#### 本文抜粋

天田城介・村上潔・山本崇記編『差異の繋争点――現代の差別を読み解く』

 天田城介さんからまたまたまた本をいただいた。天田さんとの「出会い」は、『社会学評論』に掲載された構築主義の論文の感想をブログに書いたことである。それを読んでくださった天田さんが、本を下さって、以来もらいっぱなしが続いている。申し訳ないかぎりである。チーム天田のことを調べるために立命のHPを拝見した。すると、大学院時代同じゼミで勉強したG氏が天田さんの同僚になっていることをを知った。

差異の繋争点―現代の差別を読み解く

差異の繋争点―現代の差別を読み解く

 私のようなものに、お気遣いいただくのは本当に恐縮なのだが、私としては、非常に刺激的な本で、ごっちゃんと言わざるを得ない。内容の紹介や目次などは、立岩真也サイトに掲載されているので、リンクを貼るのにとどめる。
http://www.arsvi.com/b2010/1203aj.htm
 天田さんや、同書に執筆している有薗さんからは、マリノリティの問題がサブカルチャーの問題でもあることを教えていただいてきた。特に、有薗さんのマリノリティのマイノリティという知見は、研究会の発表で衝撃を受け、未公刊の論考の複写を入手して読み、自著に引用したりもした。ハンセン病患者のロックバンドなど、洞察力あふれる学問がどう展開してゆくか注目していたし、このような一つのステップを踏んだことをよろこばしく思う。

########
#### 与えられたデータ

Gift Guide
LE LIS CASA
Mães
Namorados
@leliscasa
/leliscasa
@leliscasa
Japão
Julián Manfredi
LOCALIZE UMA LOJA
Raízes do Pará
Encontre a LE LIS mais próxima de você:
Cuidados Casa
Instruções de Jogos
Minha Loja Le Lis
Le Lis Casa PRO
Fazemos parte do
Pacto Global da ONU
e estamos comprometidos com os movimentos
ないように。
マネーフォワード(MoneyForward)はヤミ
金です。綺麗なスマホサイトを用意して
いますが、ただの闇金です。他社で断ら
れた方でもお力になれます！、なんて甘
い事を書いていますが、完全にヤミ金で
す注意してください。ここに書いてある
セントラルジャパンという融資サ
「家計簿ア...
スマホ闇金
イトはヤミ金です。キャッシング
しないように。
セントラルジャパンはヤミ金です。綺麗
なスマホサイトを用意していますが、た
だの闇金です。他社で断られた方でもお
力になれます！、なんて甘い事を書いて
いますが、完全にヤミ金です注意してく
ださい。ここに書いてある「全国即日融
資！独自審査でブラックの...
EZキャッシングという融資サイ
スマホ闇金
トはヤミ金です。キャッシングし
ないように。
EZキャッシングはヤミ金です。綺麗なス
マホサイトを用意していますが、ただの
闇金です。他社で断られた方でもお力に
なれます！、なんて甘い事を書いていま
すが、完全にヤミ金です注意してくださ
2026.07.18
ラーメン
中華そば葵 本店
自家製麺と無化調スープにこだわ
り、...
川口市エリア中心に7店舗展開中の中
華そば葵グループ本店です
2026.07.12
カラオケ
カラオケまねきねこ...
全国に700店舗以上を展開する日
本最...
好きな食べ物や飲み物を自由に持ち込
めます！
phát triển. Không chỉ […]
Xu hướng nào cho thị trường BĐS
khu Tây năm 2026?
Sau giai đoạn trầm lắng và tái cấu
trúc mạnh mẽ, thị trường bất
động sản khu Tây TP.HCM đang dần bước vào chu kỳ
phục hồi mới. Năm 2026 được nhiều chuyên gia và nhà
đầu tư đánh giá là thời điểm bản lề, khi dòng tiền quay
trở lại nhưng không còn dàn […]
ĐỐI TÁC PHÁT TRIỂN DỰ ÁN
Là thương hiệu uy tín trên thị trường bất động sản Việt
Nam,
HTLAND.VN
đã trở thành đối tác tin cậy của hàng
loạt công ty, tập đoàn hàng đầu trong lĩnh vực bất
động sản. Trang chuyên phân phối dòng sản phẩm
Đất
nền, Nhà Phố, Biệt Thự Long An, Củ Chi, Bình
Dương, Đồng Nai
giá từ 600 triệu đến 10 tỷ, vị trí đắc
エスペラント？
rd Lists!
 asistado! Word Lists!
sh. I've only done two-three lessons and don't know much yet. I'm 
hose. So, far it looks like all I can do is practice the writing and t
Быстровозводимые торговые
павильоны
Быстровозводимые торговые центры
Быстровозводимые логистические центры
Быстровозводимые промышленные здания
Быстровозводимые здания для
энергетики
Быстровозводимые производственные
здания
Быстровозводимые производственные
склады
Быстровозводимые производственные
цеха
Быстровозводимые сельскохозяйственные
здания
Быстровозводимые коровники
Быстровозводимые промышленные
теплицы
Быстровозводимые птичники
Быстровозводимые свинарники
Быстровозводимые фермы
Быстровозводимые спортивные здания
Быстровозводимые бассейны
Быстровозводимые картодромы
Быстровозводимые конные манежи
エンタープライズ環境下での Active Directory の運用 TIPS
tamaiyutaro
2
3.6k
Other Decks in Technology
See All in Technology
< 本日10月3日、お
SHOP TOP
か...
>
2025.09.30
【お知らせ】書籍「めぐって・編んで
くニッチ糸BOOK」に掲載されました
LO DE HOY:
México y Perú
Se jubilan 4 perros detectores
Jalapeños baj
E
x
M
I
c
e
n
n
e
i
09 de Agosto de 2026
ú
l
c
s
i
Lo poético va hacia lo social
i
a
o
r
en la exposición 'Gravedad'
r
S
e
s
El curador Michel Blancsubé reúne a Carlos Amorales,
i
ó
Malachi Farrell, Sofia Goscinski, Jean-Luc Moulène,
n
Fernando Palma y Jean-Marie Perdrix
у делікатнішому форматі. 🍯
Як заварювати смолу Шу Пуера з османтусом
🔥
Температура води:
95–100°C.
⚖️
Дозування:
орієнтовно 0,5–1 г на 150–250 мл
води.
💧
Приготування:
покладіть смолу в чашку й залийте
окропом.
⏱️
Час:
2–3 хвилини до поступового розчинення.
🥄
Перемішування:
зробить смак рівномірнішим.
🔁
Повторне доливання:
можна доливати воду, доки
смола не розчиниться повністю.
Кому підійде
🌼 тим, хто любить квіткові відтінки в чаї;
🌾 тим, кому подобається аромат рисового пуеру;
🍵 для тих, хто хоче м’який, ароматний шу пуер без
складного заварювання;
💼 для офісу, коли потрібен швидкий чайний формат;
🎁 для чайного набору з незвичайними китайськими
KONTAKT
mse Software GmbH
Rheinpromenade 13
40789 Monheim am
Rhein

########

[課題一覧]:
a: 本文抜粋によると、筆者と天田さんとの「出会い」のきっかけは何でしたか。
b: 本文抜粋の「内容の紹介や目次などは、立岩真也サイトに掲載されているので、リンクを貼るのにとどめる。」という一文を英語に訳してください。

[あなたの解答]:
a: 『社会学評論』に掲載された構築主義の論文の感想をブログに書いたことです。

b: Since an introduction to the contents, the table of contents, and so on are posted on the Tateiwa Shinya site, I will limit myself to posting a link.